Mindfulness of Cravings: A Two-Step Practice
Disclaimer: I have not attended AA meetings or been in a recovery program. I have drunk heavily in the past, but have gradually grown out of those habits, which may have made it easier for me to quit. Nonetheless, I believe that mindfulness practices, in addition to traditional recovery programs, can be extremely beneficial for heavy drinkers and addicts.
The methods I share with you are not meant to replace the medical and therapeutic support you receive as part of your recovery. Abrupt abstinence from alcohol can have devastating effects on the health of certain drinkers. There is no one-size-fits-all solution, but by learning how your mind works and using that insight to understand how cravings arise, you can reduce your suffering.
My daily practice is rooted in the Tibetan Nyingma and Kagyu Tantric teachings. These teachings provide a philosophical framework for transforming impurities (in this case, addictions) into enlightenment through subtle means. We turn trash into gold. For many of my students, this is easier said than done, but they offer an ancient system for managing the energy of craving through awareness and discipline. This is how you change.
first step: When a trigger or desire arises, observe it.
Disciplined mindfulness practice creates distance between “me” and my thoughts. I pay attention to thoughts that arise in the present moment, such as thoughts that trigger a craving for alcohol. By observing this cause-and-effect response, I learned to restrain myself whenever a trigger for a craving arises, such as when I walk into a room full of strangers where alcohol is available, or when I ask for a drink to deal with the awkwardness of a social situation that I don’t want to deal with.
Step 2: Redirect and transform the energy of desire.
Once observed, we can redirect that energy into another activity, such as running, power walking, deep breathing, or any other physical release that drains the momentum and emotions associated with our deep-rooted craving for pleasure. Rather than perpetuating the suffering that comes from giving in to our defilements, we redirect this movement into a meritorious activity.
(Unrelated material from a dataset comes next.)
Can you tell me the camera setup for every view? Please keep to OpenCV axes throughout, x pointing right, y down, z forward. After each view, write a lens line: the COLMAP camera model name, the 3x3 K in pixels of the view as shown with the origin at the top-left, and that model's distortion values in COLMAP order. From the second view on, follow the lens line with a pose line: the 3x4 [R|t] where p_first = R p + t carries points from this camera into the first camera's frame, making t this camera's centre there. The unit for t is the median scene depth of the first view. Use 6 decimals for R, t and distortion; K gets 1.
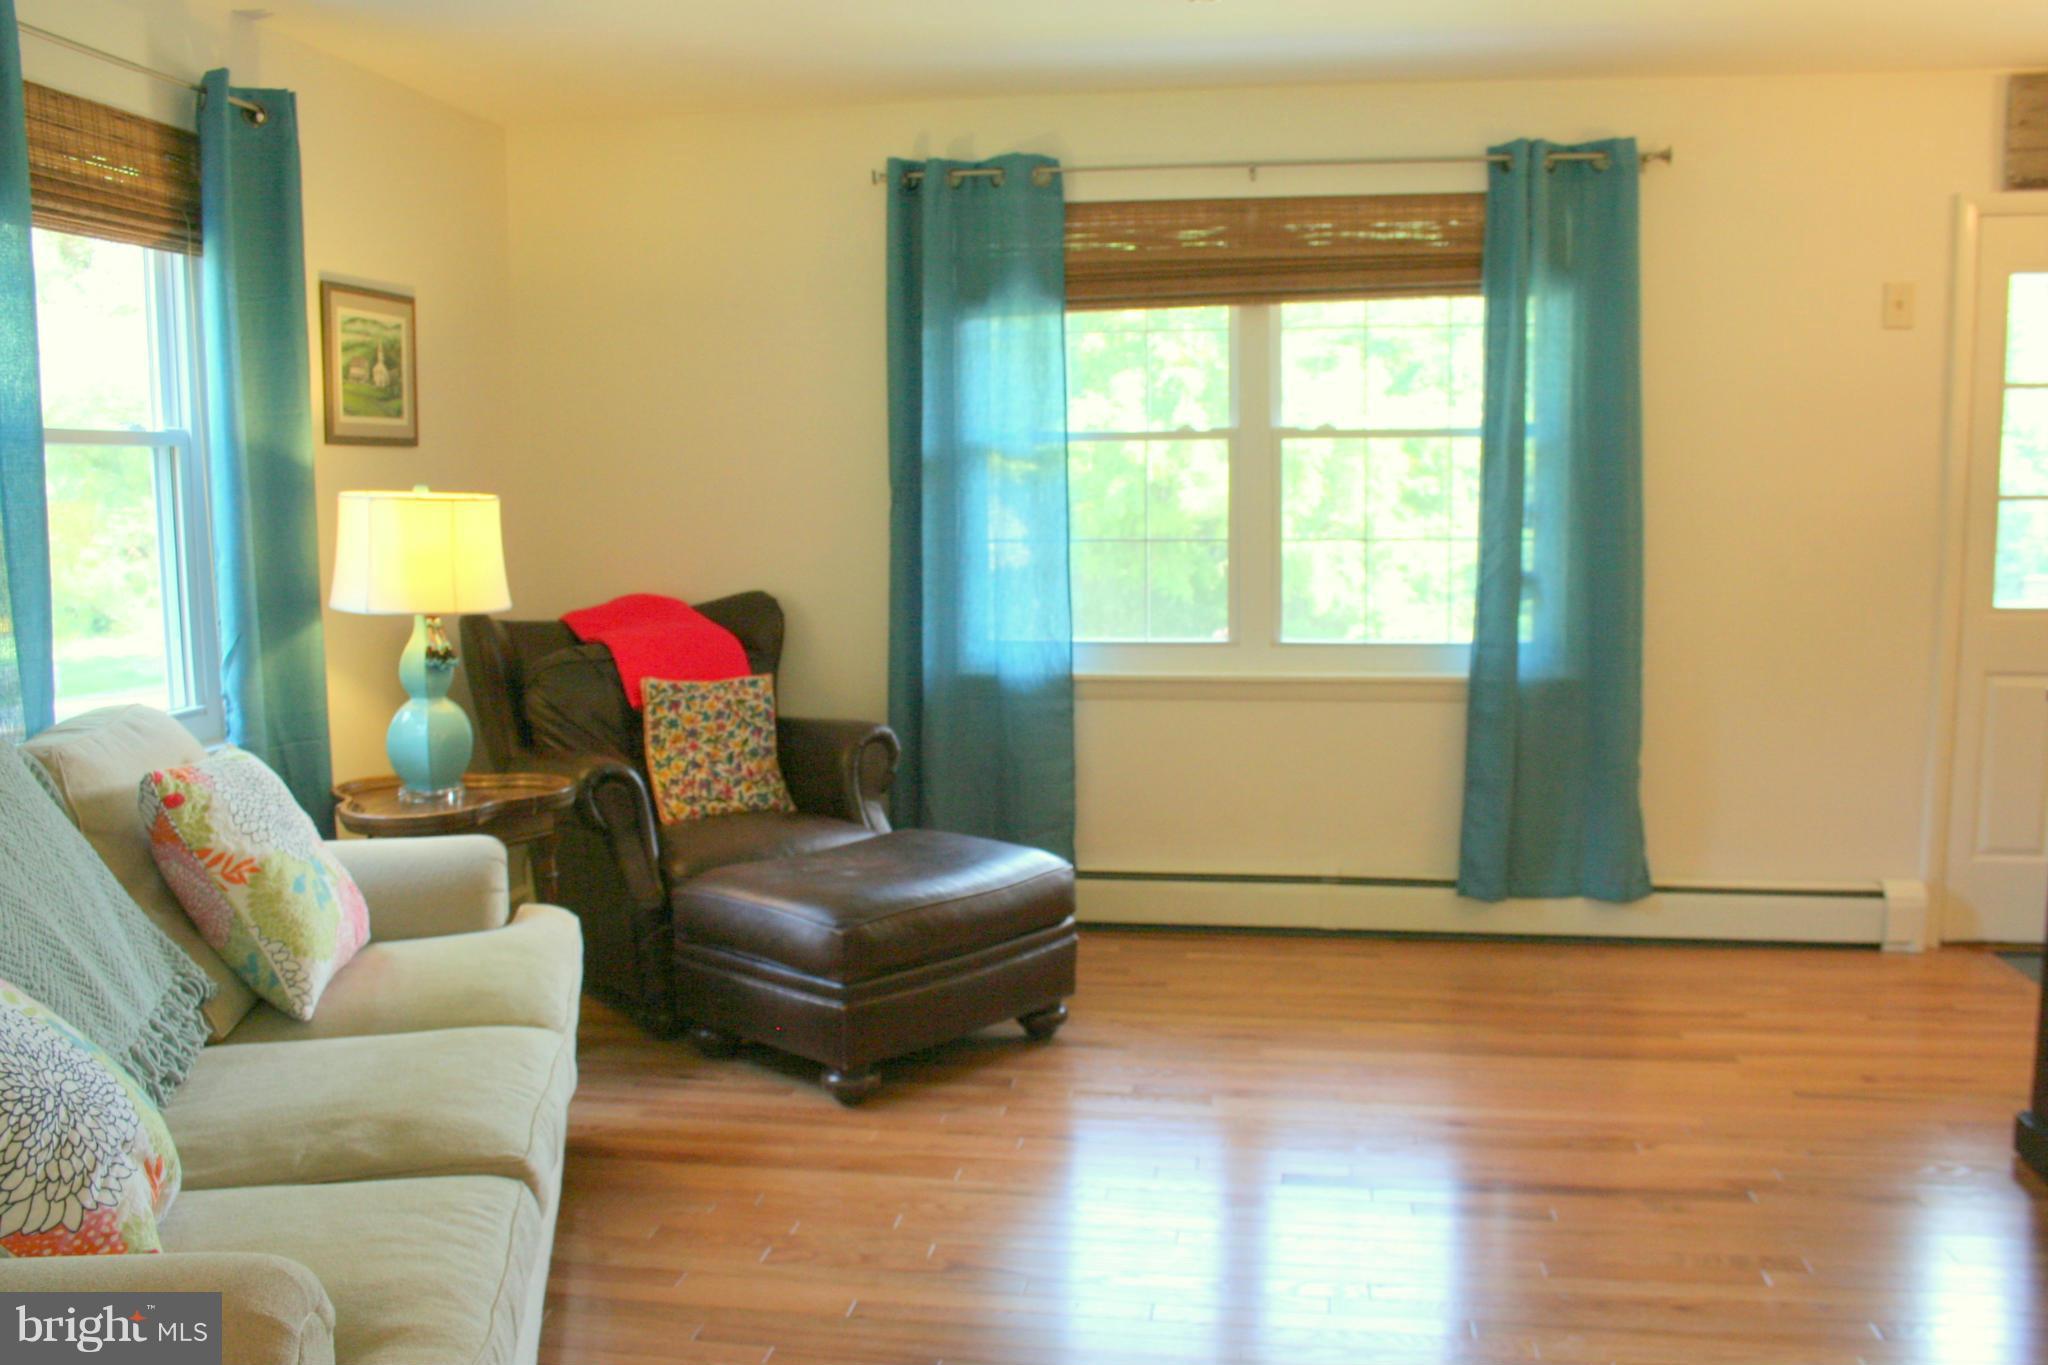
lens RADIAL K [[1748.5, 0, 1024.0], [0, 1748.5, 682.5], [0, 0, 1]] dist [-0.157013, 0.133867]
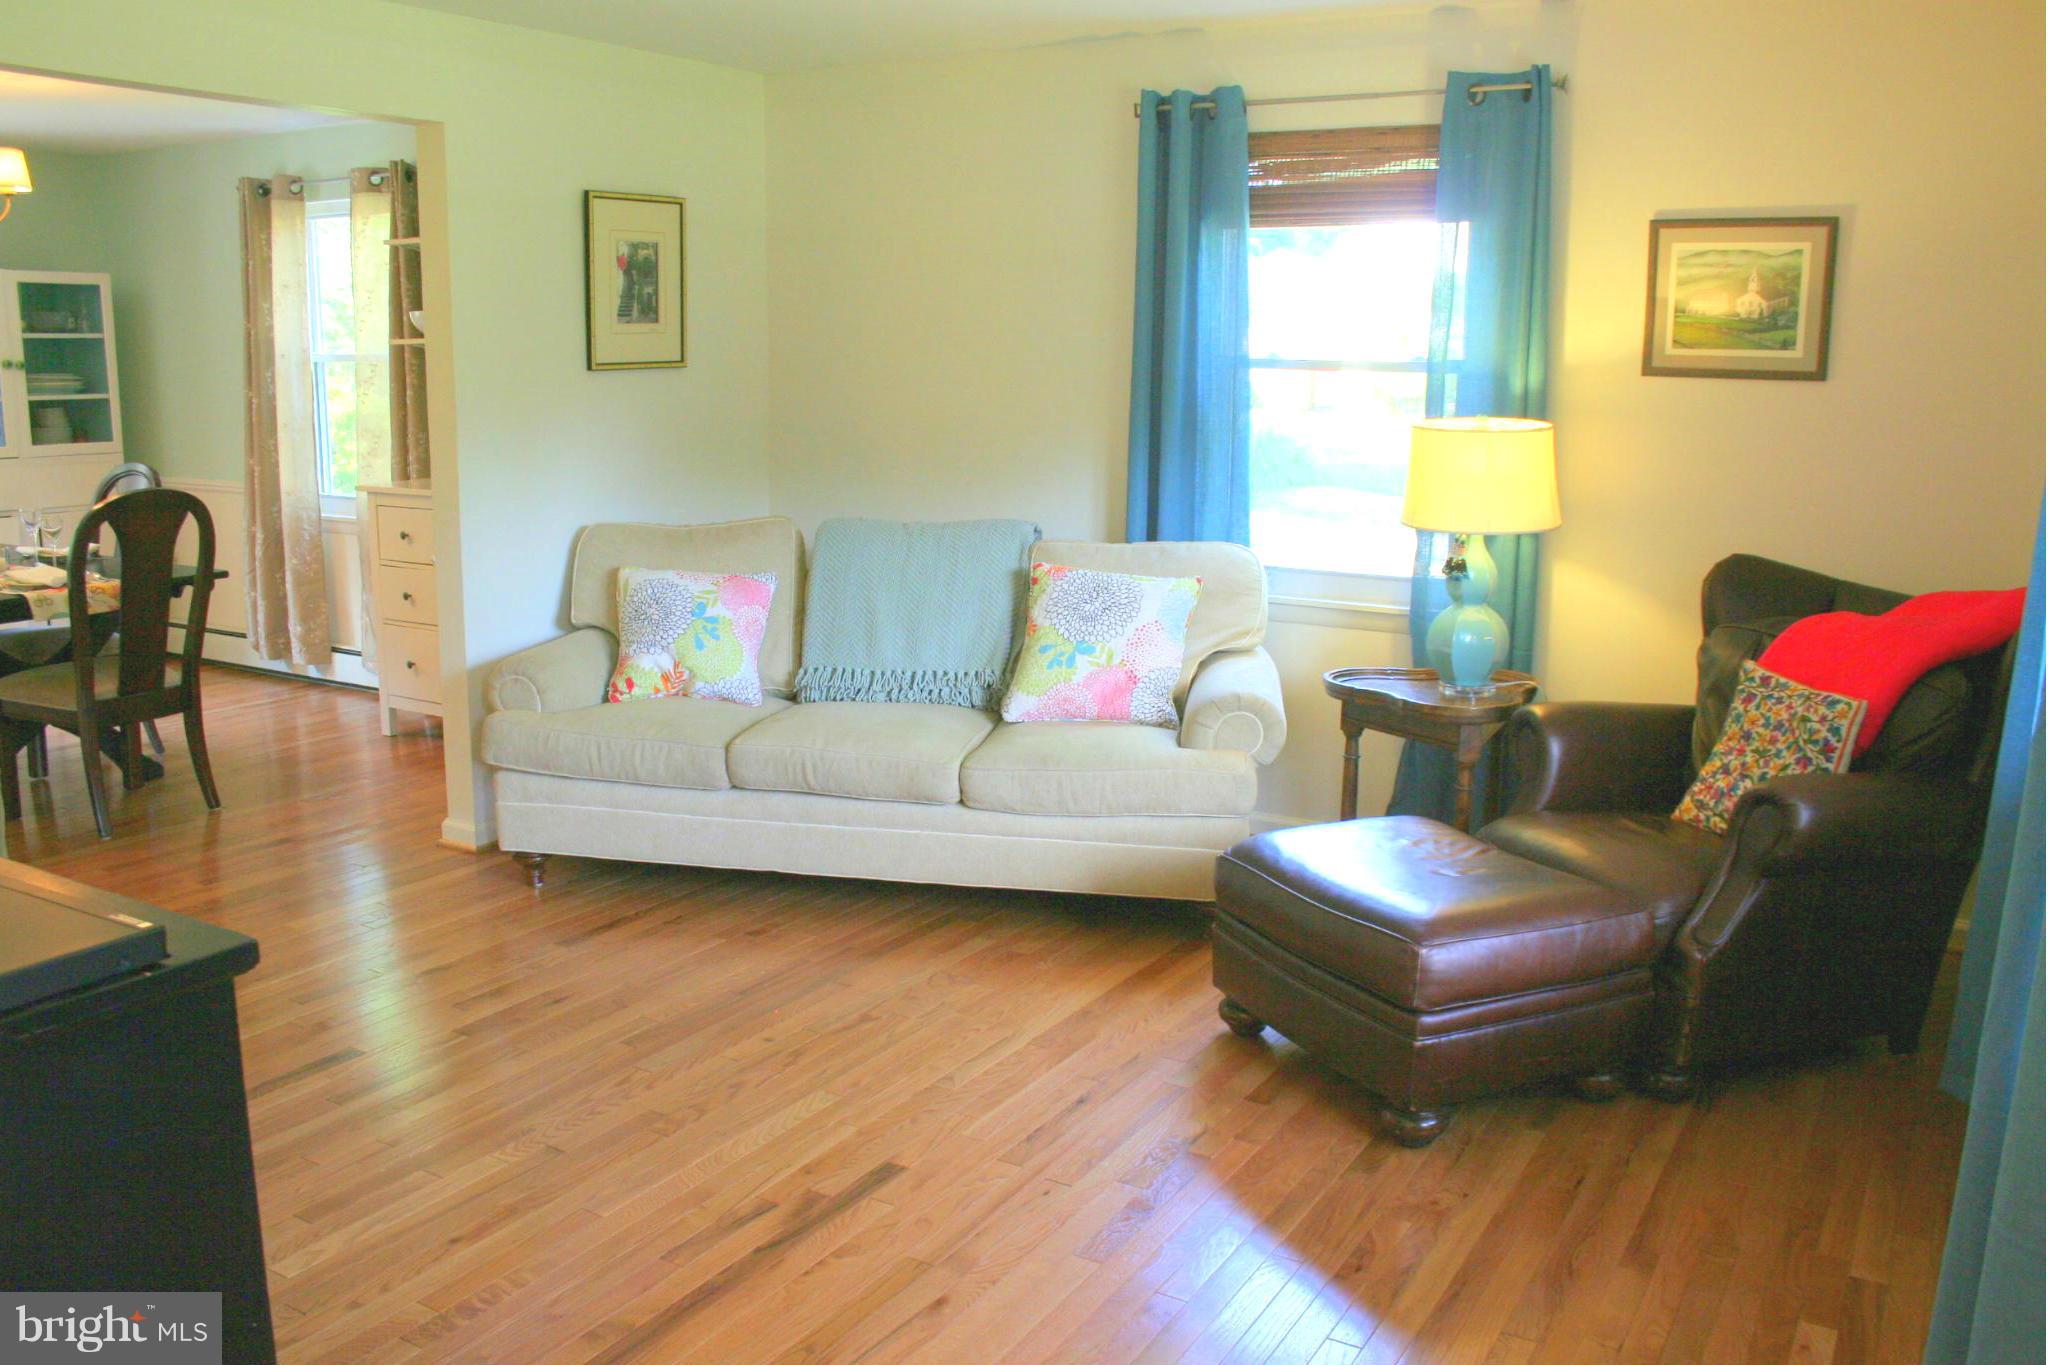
lens RADIAL K [[1748.5, 0, 1024.0], [0, 1748.5, 682.5], [0, 0, 1]] dist [-0.157013, 0.133867]
pose [[-0.380294, 0.177299, -0.907712, 0.684164], [-0.120830, 0.963517, 0.238822, -0.150062], [0.916939, 0.200502, -0.344997, 0.971360]]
Through awareness and discipline, we transform the energy of desire from trash into gold.
Another ritual that has worked for me is the Nine Cleansing Breaths, a series of full inhalations in which you press down on the right nostril on the first three full exhalations, the left nostril on the middle exhalation, and neither nostril on the final three. The practice, which I learned from Dzogchen teacher and scholar Keith Dowman, involves infusing oxygen to relax the body, exhale, and increase awareness of the present moment.
Meditation helped me stop drinking by making me aware of what triggered my cravings for alcohol. The urge to get drunk was reduced by the practice of noticing that energy and redirecting it into skillful behavior. You can do the same with habits by tapping into present-moment awareness. Filling the space of addiction with a healthier alternative, such as mindfulness meditation, can be a promising path to sobriety.